If it's on a jumper, it must be true

Submitted for your approval: two sweatshirts with slogans derived from the otaku, and in particular 2channel, subculture.

The top one says アキバ系, akiba-kei. Akiba is short for Akihabara (秋葉原), the place in Tokyo which has the highest concentration of dealers in electronics- and IT-related goods, plus a secondary pleasure-focused market in manga, anime, cosplay cafe service, etc., that arose to service all the geeks while they were buying their essential equipment. And kei means "style" or "type". So a person wearing this would be announcing that they are the kind of person who hangs out in Akihabara -- i.e. an otaku, and also probably prone to ponytails, headbands, backpacks, and overweightness, as befits the Akiba-kei stereotype.

The bottom jumper says 萌え, moe. Moe refers to affectionate, perhaps romantic feelings towards non-real females, like cartoon characters and game heroines. (I don't see why it couldn't also refer to males, but I've never heard a woman use that way.) Clearly, this is something that otaku would be more likely to feel than others, which is why this is right next to the Akiba-kei sweatshirt.

Popularity factor: 3


there is a guy in school wearing akibakei jersey. he is cute and fashionable though, so we forgive him.

yuki @ kissui.net


And they say irony is dead! I'm surprised his "fashionable" status doesn't get revoked for that, though.

You know, you COULD get a Blogger account and have the signature appear automatically. ;)

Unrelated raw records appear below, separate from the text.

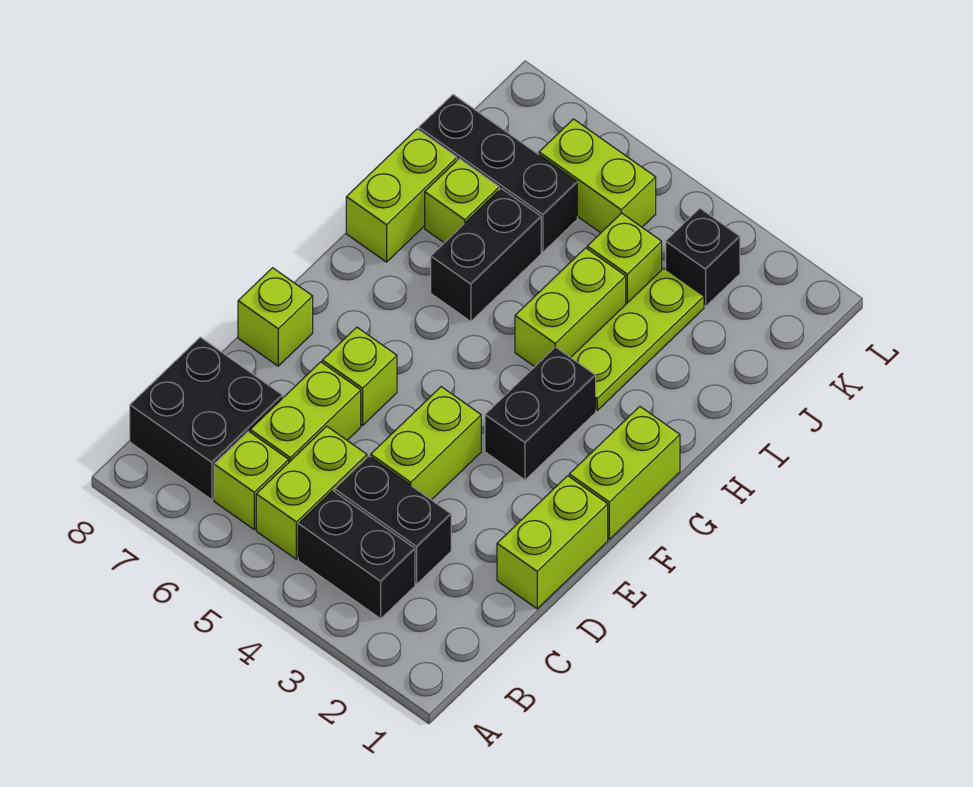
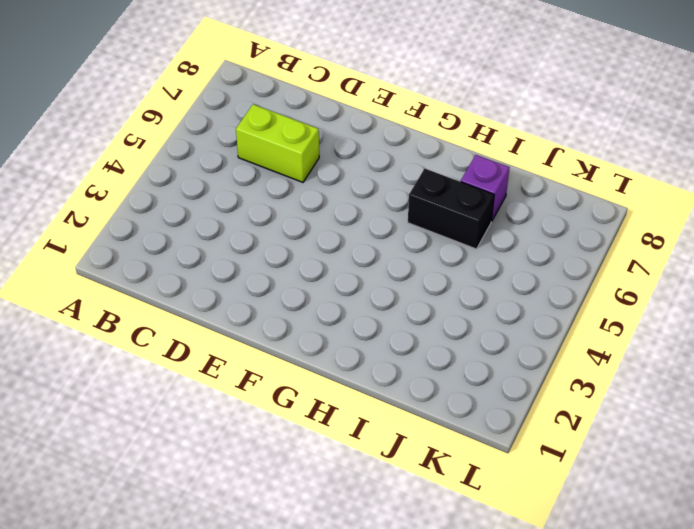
purple 1x1 brick [461,155,510,221] -> lime 1x1 brick [425,159,499,243]
none -> black 1x2 brick [298,491,415,619]
none -> lime 1x2 brick [256,426,367,559]
none -> lime 1x1 brick [214,431,289,529]

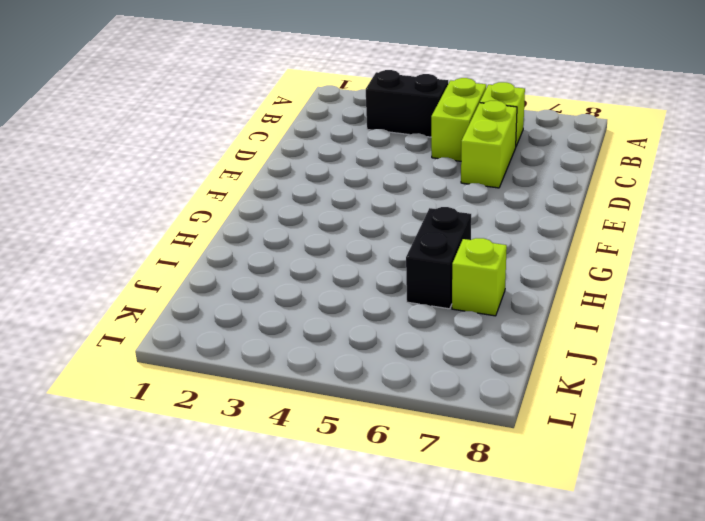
none -> black 2x2 brick [130,337,283,500]
none -> black 1x2 brick [335,456,451,584]
none -> lime 1x2 brick [497,476,608,609]

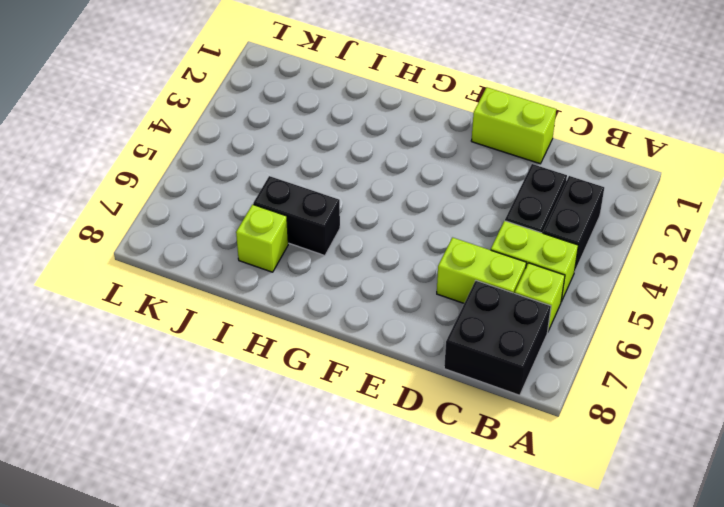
none -> lime 1x2 brick [371,387,481,500]
none -> lime 1x1 brick [322,327,397,426]
none -> lime 1x1 brick [238,268,313,366]

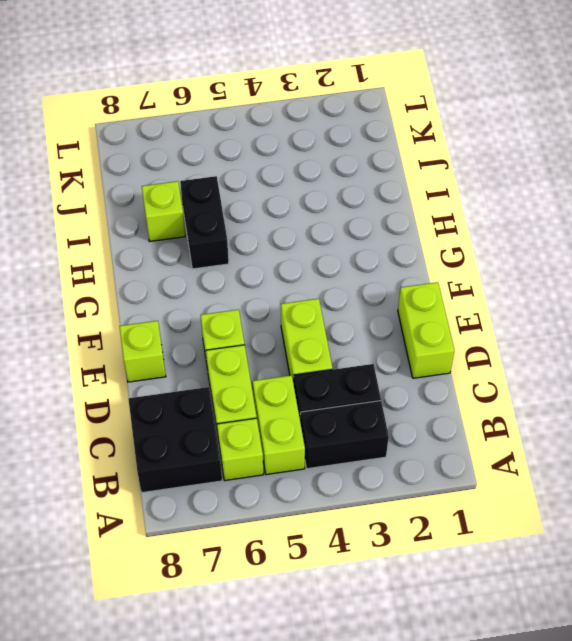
none -> lime 1x2 brick [569,406,680,539]
none -> black 1x2 brick [485,347,596,480]
none -> lime 1x3 plate [571,268,704,410]

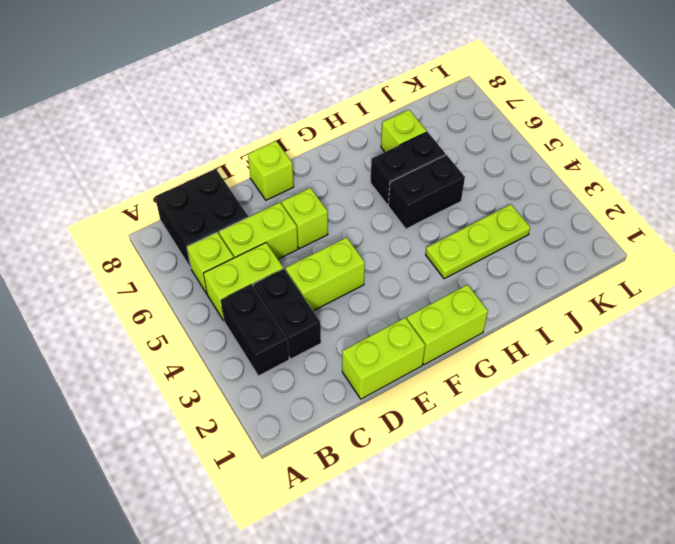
black 1x2 brick [388,155,465,229] -> black 1x2 brick moved to [485,347,596,480]
none -> lime 1x2 brick [515,248,626,367]
none -> lime 1x2 brick [346,129,457,262]
none -> lime 1x1 brick [587,213,662,304]

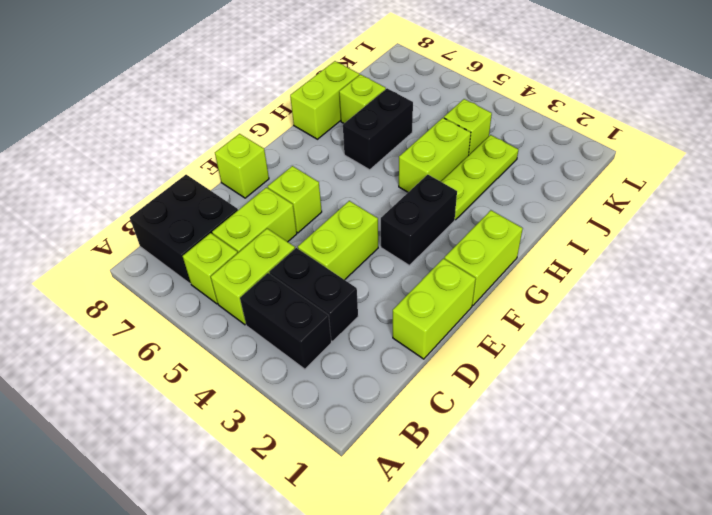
none -> black 1x3 brick [419,95,577,252]
none -> black 1x1 brick [666,208,740,306]
none -> lime 1x2 brick [539,119,656,233]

On the subject of "akiba-kei", have you ever read a text by Frederic Jameson, in which he refers to "pastiche". In post-modernism, the idea of irony constructs the central issue. And he thinks that when irony is used many times it looses the essence and consequently it no longer conveys a satirical and mocking feeling. For instance, when you tease soemone but if you do it over and over it causes him to feel nothing. It also referes to Baudrillard's signified and signifier. Signifier that he refers to is a concept and the signified is a veicle to carry it. But he believes that some signifieds lost their initial concepts and carry different meanings. I think this can be applied to the "akiba-kei' situation. And I'd like to comment on the meaning of "moe" as well. I don't actually know what it exactly means but I assume that it is akin to an awesome feeling when you see nature. Emmanuel Kant talks about the sublime in his "The Aesthetic Judjement". He says that when you see beautiful nature such as panoramic landscape or a big mountain you feel the sublime as opposed to the feeling that you get when you see a work of art. For Otaku people getting a girl friend is almost impossible and they have created an idealized image of a girl in the simulate world and it has become almost God to them. Therefore, they moe-ru by looking at pop idols.well, maybe I'm wrong.